YOUR ASSIGNMENT:
Restate every record exactly, with nothing skipped.

##########

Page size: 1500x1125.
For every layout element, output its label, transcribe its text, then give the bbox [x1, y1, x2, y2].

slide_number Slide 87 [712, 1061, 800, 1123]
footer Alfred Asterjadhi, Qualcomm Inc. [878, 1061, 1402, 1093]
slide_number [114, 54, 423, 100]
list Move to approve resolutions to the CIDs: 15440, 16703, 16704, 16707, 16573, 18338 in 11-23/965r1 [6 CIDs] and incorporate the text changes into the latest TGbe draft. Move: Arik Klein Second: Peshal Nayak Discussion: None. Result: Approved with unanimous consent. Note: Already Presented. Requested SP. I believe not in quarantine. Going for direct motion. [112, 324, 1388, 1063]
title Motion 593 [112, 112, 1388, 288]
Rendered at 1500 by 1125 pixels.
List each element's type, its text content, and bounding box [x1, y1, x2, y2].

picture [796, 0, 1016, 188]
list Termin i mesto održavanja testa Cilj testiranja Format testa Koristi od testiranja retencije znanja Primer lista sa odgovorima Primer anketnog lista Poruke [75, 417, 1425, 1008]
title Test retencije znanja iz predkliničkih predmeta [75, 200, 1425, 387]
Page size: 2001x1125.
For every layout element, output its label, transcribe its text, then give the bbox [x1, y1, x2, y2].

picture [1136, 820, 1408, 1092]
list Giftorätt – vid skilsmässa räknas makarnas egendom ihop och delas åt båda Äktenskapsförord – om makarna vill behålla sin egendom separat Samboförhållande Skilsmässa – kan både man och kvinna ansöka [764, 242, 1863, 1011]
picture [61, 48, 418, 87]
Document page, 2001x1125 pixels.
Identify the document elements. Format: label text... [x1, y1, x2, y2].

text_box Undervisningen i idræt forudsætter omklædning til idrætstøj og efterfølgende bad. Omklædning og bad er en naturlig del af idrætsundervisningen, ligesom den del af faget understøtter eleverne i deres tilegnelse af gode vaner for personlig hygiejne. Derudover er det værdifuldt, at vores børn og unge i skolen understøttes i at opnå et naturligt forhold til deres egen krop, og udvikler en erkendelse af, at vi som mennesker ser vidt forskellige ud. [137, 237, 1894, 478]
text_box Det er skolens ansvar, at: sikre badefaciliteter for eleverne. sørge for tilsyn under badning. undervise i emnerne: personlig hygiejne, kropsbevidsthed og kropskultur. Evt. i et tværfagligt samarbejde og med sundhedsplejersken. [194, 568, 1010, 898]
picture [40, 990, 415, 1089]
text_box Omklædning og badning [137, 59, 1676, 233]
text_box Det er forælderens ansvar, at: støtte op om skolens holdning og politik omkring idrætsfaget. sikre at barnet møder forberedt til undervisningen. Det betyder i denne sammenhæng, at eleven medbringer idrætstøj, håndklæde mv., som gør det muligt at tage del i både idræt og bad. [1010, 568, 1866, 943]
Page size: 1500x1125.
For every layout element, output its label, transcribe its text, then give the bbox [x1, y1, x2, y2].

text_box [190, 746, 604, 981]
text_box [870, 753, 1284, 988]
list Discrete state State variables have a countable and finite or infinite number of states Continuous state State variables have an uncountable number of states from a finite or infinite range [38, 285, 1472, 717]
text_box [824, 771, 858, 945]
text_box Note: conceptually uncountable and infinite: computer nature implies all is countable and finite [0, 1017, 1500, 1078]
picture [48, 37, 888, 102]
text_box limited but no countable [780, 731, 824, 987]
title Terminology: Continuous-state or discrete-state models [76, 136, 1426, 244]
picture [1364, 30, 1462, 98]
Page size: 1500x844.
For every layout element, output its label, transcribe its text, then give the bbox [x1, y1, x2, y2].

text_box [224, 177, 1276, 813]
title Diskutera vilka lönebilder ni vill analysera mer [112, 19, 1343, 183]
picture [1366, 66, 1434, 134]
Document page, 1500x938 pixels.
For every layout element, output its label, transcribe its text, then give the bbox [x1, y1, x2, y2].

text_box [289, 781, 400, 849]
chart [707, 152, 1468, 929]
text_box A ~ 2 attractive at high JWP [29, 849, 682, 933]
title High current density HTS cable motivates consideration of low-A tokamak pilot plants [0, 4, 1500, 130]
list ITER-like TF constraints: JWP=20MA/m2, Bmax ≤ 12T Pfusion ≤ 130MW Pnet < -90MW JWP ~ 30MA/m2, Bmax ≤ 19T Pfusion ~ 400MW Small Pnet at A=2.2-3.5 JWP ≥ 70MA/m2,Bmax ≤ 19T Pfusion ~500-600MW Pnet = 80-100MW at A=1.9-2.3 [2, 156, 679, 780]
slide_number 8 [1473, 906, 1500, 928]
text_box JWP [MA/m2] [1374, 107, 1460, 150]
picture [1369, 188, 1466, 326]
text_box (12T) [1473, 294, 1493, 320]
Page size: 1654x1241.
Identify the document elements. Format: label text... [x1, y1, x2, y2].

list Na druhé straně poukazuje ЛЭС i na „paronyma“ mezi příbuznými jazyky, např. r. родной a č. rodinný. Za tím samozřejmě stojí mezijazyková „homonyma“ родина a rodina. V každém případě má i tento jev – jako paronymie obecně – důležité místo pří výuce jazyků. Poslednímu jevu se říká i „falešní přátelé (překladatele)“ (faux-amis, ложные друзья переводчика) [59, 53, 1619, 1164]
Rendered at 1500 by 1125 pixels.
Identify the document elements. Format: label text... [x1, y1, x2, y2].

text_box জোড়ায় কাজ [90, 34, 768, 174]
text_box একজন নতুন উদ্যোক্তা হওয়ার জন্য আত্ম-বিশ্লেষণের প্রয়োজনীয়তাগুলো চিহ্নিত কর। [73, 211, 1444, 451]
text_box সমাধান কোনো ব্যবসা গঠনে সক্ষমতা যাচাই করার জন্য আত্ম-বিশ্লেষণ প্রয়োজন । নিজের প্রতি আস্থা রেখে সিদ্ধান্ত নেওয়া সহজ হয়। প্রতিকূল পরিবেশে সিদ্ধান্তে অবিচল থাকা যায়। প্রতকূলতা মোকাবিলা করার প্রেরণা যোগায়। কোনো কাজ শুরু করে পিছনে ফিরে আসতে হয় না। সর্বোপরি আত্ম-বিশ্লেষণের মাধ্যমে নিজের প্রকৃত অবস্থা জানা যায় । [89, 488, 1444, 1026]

##########

TASK OUTPUT:
Page size: 1500x1125.
For every layout element, output its label, transcribe its text, then give the bbox [x1, y1, x2, y2].

slide_number Slide 87 [712, 1061, 800, 1123]
footer Alfred Asterjadhi, Qualcomm Inc. [878, 1061, 1402, 1093]
slide_number [114, 54, 423, 100]
list Move to approve resolutions to the CIDs: 15440, 16703, 16704, 16707, 16573, 18338 in 11-23/965r1 [6 CIDs] and incorporate the text changes into the latest TGbe draft. Move: Arik Klein Second: Peshal Nayak Discussion: None. Result: Approved with unanimous consent. Note: Already Presented. Requested SP. I believe not in quarantine. Going for direct motion. [112, 324, 1388, 1063]
title Motion 593 [112, 112, 1388, 288]
Rendered at 1500 by 1125 pixels.
List each element's type, its text content, and bounding box [x1, y1, x2, y2].

picture [796, 0, 1016, 188]
list Termin i mesto održavanja testa Cilj testiranja Format testa Koristi od testiranja retencije znanja Primer lista sa odgovorima Primer anketnog lista Poruke [75, 417, 1425, 1008]
title Test retencije znanja iz predkliničkih predmeta [75, 200, 1425, 387]
Page size: 2001x1125.
For every layout element, output its label, transcribe its text, then give the bbox [x1, y1, x2, y2].

picture [1136, 820, 1408, 1092]
list Giftorätt – vid skilsmässa räknas makarnas egendom ihop och delas åt båda Äktenskapsförord – om makarna vill behålla sin egendom separat Samboförhållande Skilsmässa – kan både man och kvinna ansöka [764, 242, 1863, 1011]
picture [61, 48, 418, 87]
Document page, 2001x1125 pixels.
Identify the document elements. Format: label text... [x1, y1, x2, y2].

text_box Undervisningen i idræt forudsætter omklædning til idrætstøj og efterfølgende bad. Omklædning og bad er en naturlig del af idrætsundervisningen, ligesom den del af faget understøtter eleverne i deres tilegnelse af gode vaner for personlig hygiejne. Derudover er det værdifuldt, at vores børn og unge i skolen understøttes i at opnå et naturligt forhold til deres egen krop, og udvikler en erkendelse af, at vi som mennesker ser vidt forskellige ud. [137, 237, 1894, 478]
text_box Det er skolens ansvar, at: sikre badefaciliteter for eleverne. sørge for tilsyn under badning. undervise i emnerne: personlig hygiejne, kropsbevidsthed og kropskultur. Evt. i et tværfagligt samarbejde og med sundhedsplejersken. [194, 568, 1010, 898]
picture [40, 990, 415, 1089]
text_box Omklædning og badning [137, 59, 1676, 233]
text_box Det er forælderens ansvar, at: støtte op om skolens holdning og politik omkring idrætsfaget. sikre at barnet møder forberedt til undervisningen. Det betyder i denne sammenhæng, at eleven medbringer idrætstøj, håndklæde mv., som gør det muligt at tage del i både idræt og bad. [1010, 568, 1866, 943]
Page size: 1500x1125.
For every layout element, output its label, transcribe its text, then give the bbox [x1, y1, x2, y2].

text_box [190, 746, 604, 981]
text_box [870, 753, 1284, 988]
list Discrete state State variables have a countable and finite or infinite number of states Continuous state State variables have an uncountable number of states from a finite or infinite range [38, 285, 1472, 717]
text_box [824, 771, 858, 945]
text_box Note: conceptually uncountable and infinite: computer nature implies all is countable and finite [0, 1017, 1500, 1078]
picture [48, 37, 888, 102]
text_box limited but no countable [780, 731, 824, 987]
title Terminology: Continuous-state or discrete-state models [76, 136, 1426, 244]
picture [1364, 30, 1462, 98]
Page size: 1500x844.
For every layout element, output its label, transcribe its text, then give the bbox [x1, y1, x2, y2].

text_box [224, 177, 1276, 813]
title Diskutera vilka lönebilder ni vill analysera mer [112, 19, 1343, 183]
picture [1366, 66, 1434, 134]
Document page, 1500x938 pixels.
For every layout element, output its label, transcribe its text, then give the bbox [x1, y1, x2, y2].

text_box [289, 781, 400, 849]
chart [707, 152, 1468, 929]
text_box A ~ 2 attractive at high JWP [29, 849, 682, 933]
title High current density HTS cable motivates consideration of low-A tokamak pilot plants [0, 4, 1500, 130]
list ITER-like TF constraints: JWP=20MA/m2, Bmax ≤ 12T Pfusion ≤ 130MW Pnet < -90MW JWP ~ 30MA/m2, Bmax ≤ 19T Pfusion ~ 400MW Small Pnet at A=2.2-3.5 JWP ≥ 70MA/m2,Bmax ≤ 19T Pfusion ~500-600MW Pnet = 80-100MW at A=1.9-2.3 [2, 156, 679, 780]
slide_number 8 [1473, 906, 1500, 928]
text_box JWP [MA/m2] [1374, 107, 1460, 150]
picture [1369, 188, 1466, 326]
text_box (12T) [1473, 294, 1493, 320]
Page size: 1654x1241.
Identify the document elements. Format: label text... [x1, y1, x2, y2].

list Na druhé straně poukazuje ЛЭС i na „paronyma“ mezi příbuznými jazyky, např. r. родной a č. rodinný. Za tím samozřejmě stojí mezijazyková „homonyma“ родина a rodina. V každém případě má i tento jev – jako paronymie obecně – důležité místo pří výuce jazyků. Poslednímu jevu se říká i „falešní přátelé (překladatele)“ (faux-amis, ложные друзья переводчика) [59, 53, 1619, 1164]
Rendered at 1500 by 1125 pixels.
Identify the document elements. Format: label text... [x1, y1, x2, y2].

text_box জোড়ায় কাজ [90, 34, 768, 174]
text_box একজন নতুন উদ্যোক্তা হওয়ার জন্য আত্ম-বিশ্লেষণের প্রয়োজনীয়তাগুলো চিহ্নিত কর। [73, 211, 1444, 451]
text_box সমাধান কোনো ব্যবসা গঠনে সক্ষমতা যাচাই করার জন্য আত্ম-বিশ্লেষণ প্রয়োজন । নিজের প্রতি আস্থা রেখে সিদ্ধান্ত নেওয়া সহজ হয়। প্রতিকূল পরিবেশে সিদ্ধান্তে অবিচল থাকা যায়। প্রতকূলতা মোকাবিলা করার প্রেরণা যোগায়। কোনো কাজ শুরু করে পিছনে ফিরে আসতে হয় না। সর্বোপরি আত্ম-বিশ্লেষণের মাধ্যমে নিজের প্রকৃত অবস্থা জানা যায় । [89, 488, 1444, 1026]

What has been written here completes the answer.